# ideal humidity and how to maintain humidity in an automated chinese incubator



## suburban_farmer_bne_au (Dec 23, 2021)

I've read humidity during first 18 days should be 45-55%, then 60% during lockdown to hatching.

my chinese automated incubator has humidity monitoring and an adjustable low humidity alarm. 

water is added via a hole, no idea how the water to vapour/humidity is regulated. (I'm planning to dissasemble the incubator post current batch to see how the internals are setup)

currently every time I add water, humidity goes to 60-64%, then once it drops below 60% it will rapidly drop to the alarm point at 45%. 

any ideas or suggestions on how to achieve better control of humidity?


----------



## robin416 (Sep 8, 2013)

Can you give us the name of your incubator since most of our incubators come out of China?

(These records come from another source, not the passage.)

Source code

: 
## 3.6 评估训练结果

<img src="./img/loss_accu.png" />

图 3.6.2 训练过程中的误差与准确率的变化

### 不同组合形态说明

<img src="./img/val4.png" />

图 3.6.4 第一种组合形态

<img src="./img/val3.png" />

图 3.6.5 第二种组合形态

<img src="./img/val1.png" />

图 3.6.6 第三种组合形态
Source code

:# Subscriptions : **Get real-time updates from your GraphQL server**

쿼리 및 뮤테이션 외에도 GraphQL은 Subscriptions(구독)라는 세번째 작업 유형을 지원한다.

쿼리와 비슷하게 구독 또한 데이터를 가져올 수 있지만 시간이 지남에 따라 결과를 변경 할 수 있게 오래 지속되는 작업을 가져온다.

Your incubator has vents in it to allow air in. If your ambient air is very dry then I can see the incubator needing closer attention.


----------



## Poultry Judge (Jul 15, 2020)

Welcome to the forum. I use a small bowl or cup in the incubator. You can get more consistent humidity control by controlling the amount of surface area of the water.


----------



## alwaysoutdoor (11 mo ago)

I must have bought the same incubator you did- it is really easy to keep the humidity at 60 (2-4 tablespoons of water in the bottom of the tray). Once the humidity gets below 55 it will only take a few minutes to be in the low 40’s and then the low humidity alarm will start going off. I can’t keep my whole family up at night (the alarm will not stop no matter what I press) so keeping the humidity at 60 is the answer I guess!


----------